贺朴铸彻底懵圈了,问苏琳琅:“阿嫂,那个大婶说剁手指就真剁,不是说着玩的!”

琴姐是女人,中年女人,自己也有过孩子。

他对孩子更有耐心,他说:“四少,咱们地下室就有手术台,你是小孩子可以不去看,你阿哥阿嫂只要想看就可以观看全程。”

又说:“你也不用担心她们会痛,因为咱们赌场有专业的医生,也有麻药,还有各种手术工具,几根手指而已,只是个小手术。”

贺朴铸问:“那完了麽,怎麽办!”

琴姐说:“手指你们可以带走珍藏,也可以留给她们做纪念,总之,一切都随你们。

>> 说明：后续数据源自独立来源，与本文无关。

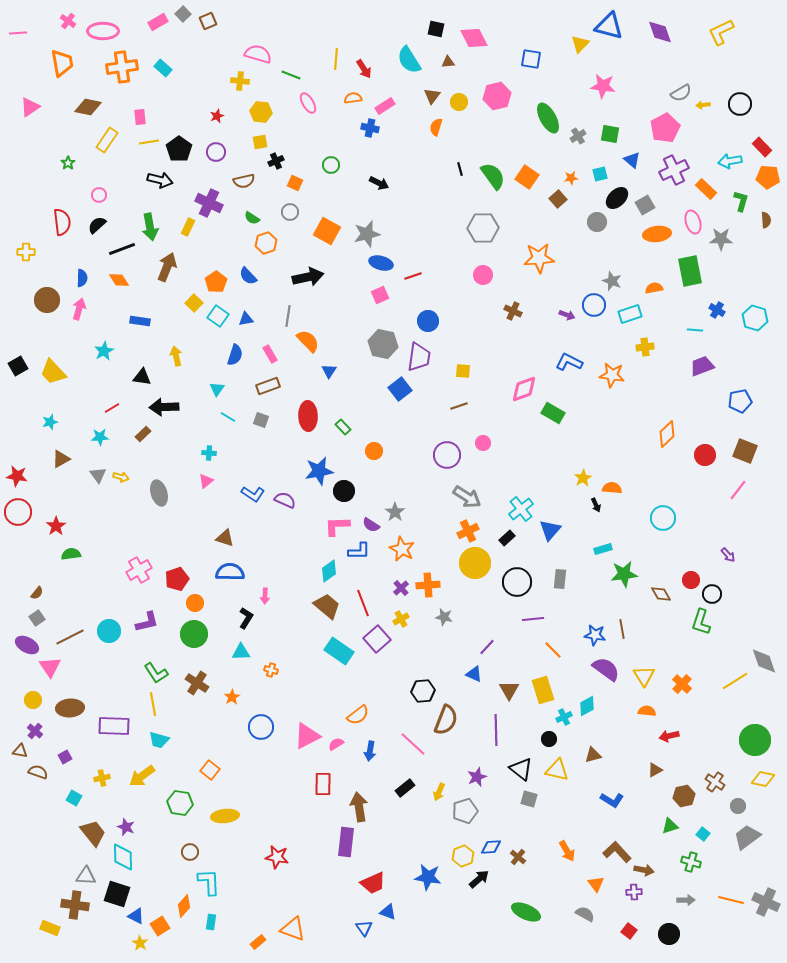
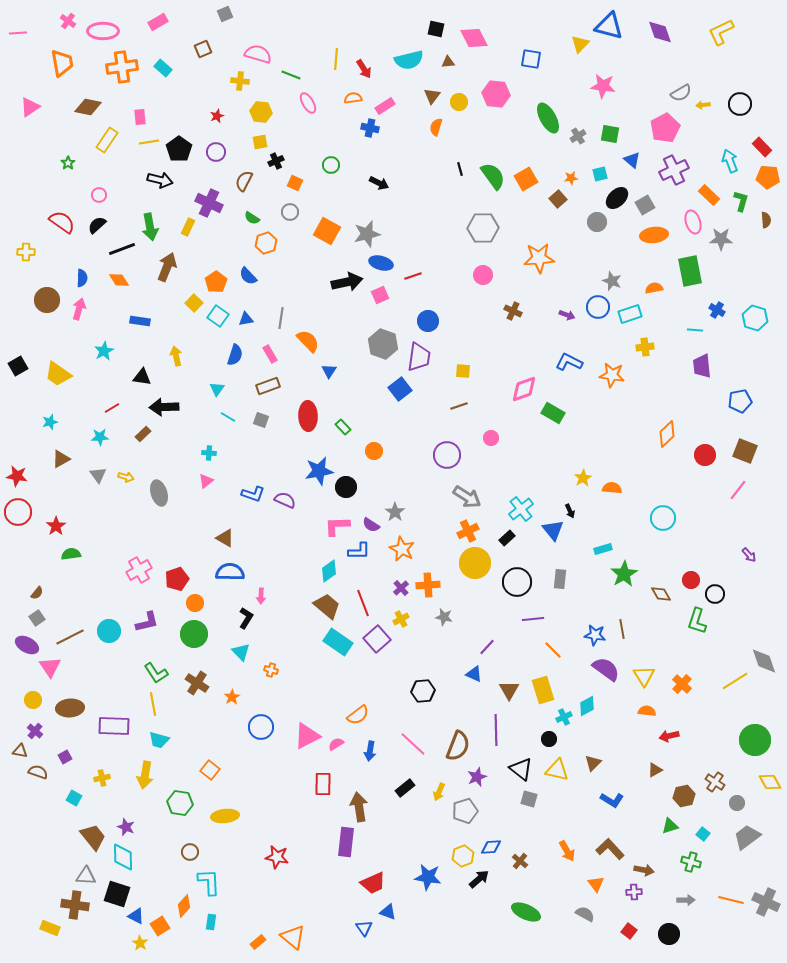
gray square at (183, 14): moved 42 px right; rotated 21 degrees clockwise
brown square at (208, 21): moved 5 px left, 28 px down
cyan semicircle at (409, 60): rotated 72 degrees counterclockwise
pink hexagon at (497, 96): moved 1 px left, 2 px up; rotated 20 degrees clockwise
cyan arrow at (730, 161): rotated 80 degrees clockwise
orange square at (527, 177): moved 1 px left, 2 px down; rotated 25 degrees clockwise
brown semicircle at (244, 181): rotated 130 degrees clockwise
orange rectangle at (706, 189): moved 3 px right, 6 px down
red semicircle at (62, 222): rotated 48 degrees counterclockwise
orange ellipse at (657, 234): moved 3 px left, 1 px down
black arrow at (308, 277): moved 39 px right, 5 px down
blue circle at (594, 305): moved 4 px right, 2 px down
gray line at (288, 316): moved 7 px left, 2 px down
gray hexagon at (383, 344): rotated 8 degrees clockwise
purple trapezoid at (702, 366): rotated 75 degrees counterclockwise
yellow trapezoid at (53, 372): moved 5 px right, 2 px down; rotated 12 degrees counterclockwise
pink circle at (483, 443): moved 8 px right, 5 px up
yellow arrow at (121, 477): moved 5 px right
black circle at (344, 491): moved 2 px right, 4 px up
blue L-shape at (253, 494): rotated 15 degrees counterclockwise
black arrow at (596, 505): moved 26 px left, 6 px down
blue triangle at (550, 530): moved 3 px right; rotated 20 degrees counterclockwise
brown triangle at (225, 538): rotated 12 degrees clockwise
purple arrow at (728, 555): moved 21 px right
green star at (624, 574): rotated 24 degrees counterclockwise
black circle at (712, 594): moved 3 px right
pink arrow at (265, 596): moved 4 px left
green L-shape at (701, 622): moved 4 px left, 1 px up
cyan rectangle at (339, 651): moved 1 px left, 9 px up
cyan triangle at (241, 652): rotated 48 degrees clockwise
brown semicircle at (446, 720): moved 12 px right, 26 px down
brown triangle at (593, 755): moved 8 px down; rotated 30 degrees counterclockwise
yellow arrow at (142, 776): moved 3 px right, 1 px up; rotated 44 degrees counterclockwise
yellow diamond at (763, 779): moved 7 px right, 3 px down; rotated 50 degrees clockwise
gray circle at (738, 806): moved 1 px left, 3 px up
brown trapezoid at (93, 833): moved 4 px down
brown L-shape at (617, 852): moved 7 px left, 3 px up
brown cross at (518, 857): moved 2 px right, 4 px down
orange triangle at (293, 929): moved 8 px down; rotated 20 degrees clockwise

”

贺朴铸追问:“然后呢!”

琴姐说:“当然是接着玩牌啦,放心吧,咱们赌场有的是人,会陪你们好好玩,玩到你们尽兴为止的。”

一个看起来普通不过的女人,说话的语气也很平常,普通,他甚至还在讨价还价,但是当他说起剁人手指时,称之为是小手术。

这就更叫贺家兄弟毛骨悚然了。

或者说,她们终于深刻体会,什麽叫赌道的残忍和残酷了。

当然,事情不可能一直这麽焦灼下去。